Coll’s novel tracks three high school students -- including a teen whose nickname, AP Harry, says it all -- at hyper-competitive Verona High School in the affluent Washington suburbs, and the corresponding year of the interim admissions dean at summer camp-y Yates University, described by Coll in a Tuesday interview as the woodsy amalgam of every upstate New York liberal arts school.

From the first chapter on, when obsessive parents batter a cagey admissions officer with pompous questions (“Specifically,” Coll writes, one mother wanted to know whether her son could “use Yates University as his safety school”), Coll establishes stifling parental interference (involvement?) as a main source for her satire. She pokes fun of the insincerity of résumé-boosting volunteer work ("working with lepers" from an air-conditioned office in India!), the pervasiveness and power of U.S. News rankings, $9,999 college admissions crash counseling services and Harvard envy.
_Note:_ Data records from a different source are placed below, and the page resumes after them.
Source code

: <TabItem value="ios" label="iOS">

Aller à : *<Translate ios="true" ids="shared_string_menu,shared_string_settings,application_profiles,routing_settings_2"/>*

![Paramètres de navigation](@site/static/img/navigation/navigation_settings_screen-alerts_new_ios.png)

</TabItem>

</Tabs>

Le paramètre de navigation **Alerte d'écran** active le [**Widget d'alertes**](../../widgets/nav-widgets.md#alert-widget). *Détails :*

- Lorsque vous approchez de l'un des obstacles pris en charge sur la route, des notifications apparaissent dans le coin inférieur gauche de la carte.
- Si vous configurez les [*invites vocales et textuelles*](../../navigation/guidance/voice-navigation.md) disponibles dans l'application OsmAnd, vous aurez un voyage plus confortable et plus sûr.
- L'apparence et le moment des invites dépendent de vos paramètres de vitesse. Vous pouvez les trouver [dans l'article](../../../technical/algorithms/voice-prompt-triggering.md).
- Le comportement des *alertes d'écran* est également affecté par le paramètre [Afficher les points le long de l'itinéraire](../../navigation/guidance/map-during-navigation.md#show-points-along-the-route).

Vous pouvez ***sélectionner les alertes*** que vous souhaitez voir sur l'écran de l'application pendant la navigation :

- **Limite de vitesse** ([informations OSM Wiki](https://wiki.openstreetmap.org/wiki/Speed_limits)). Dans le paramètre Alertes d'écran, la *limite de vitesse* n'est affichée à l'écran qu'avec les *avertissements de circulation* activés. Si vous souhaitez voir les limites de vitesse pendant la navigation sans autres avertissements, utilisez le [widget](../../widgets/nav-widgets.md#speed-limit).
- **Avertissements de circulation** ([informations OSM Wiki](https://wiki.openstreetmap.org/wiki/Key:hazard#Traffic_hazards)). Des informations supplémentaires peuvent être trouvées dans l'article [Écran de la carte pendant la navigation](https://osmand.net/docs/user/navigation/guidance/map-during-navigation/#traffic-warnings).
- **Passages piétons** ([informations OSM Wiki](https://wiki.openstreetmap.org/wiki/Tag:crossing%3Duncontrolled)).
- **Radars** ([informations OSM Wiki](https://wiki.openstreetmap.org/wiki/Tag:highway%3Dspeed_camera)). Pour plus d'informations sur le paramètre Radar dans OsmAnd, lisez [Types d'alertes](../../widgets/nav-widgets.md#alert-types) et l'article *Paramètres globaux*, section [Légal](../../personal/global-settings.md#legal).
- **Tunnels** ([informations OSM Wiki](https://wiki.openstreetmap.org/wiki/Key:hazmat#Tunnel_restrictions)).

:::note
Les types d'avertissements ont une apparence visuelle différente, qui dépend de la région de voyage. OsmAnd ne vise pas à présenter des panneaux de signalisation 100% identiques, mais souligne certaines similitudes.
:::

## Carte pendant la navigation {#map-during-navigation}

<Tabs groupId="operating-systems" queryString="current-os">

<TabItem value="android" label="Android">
Nor are those on the other side of the admissions process beyond Coll’s genial but still sharp scrutiny: A claim on Yates’ land by an American Indian tribe inspires the cause-hungry Anti-War Union and Pro-Peace Initiative student groups to unite, despite the fact that they were “famously at political odds." And the process of putting together the perfect class emerges as anything but pretty, a fact no better illustrated than when the Yates administration makes it clear to the admissions office that a girl named Brittany who is the granddaughter of a rich donor is always welcome there -- even if she does incorrectly assume in her essay that the school is named after Yeats the poet, and proceeds to misspell the university’s name as such. “F. Scott Fitzgerald,” the Yates president says in justification, “couldn’t spell, either.”

“I couldn’t walk the dog in the morning without having a conversation about college. . . Often they’ll begin an information session by saying, ‘It’s Tuesday and you are at Bard College.' They know that you have seen so many schools,” Coll says of the inundation that inspired the novel. "You start to feel like you’re on a comic adventure."

Coll wrote the book with parents in mind, but also hopes high school students would enjoy it and perhaps even absorb the “anti-snobbery message.” Her overriding message, she says, “is that everybody’s going to be fine.”

Coll readily concedes, however, that the book satirizes the experiences of just a privileged sliver of students. “I’m the first to agree, that this is both a very isolated problem and also that I personally don’t really think it’s a problem, a huge problem,” she says. “I thought that it was just ripe for comedy.”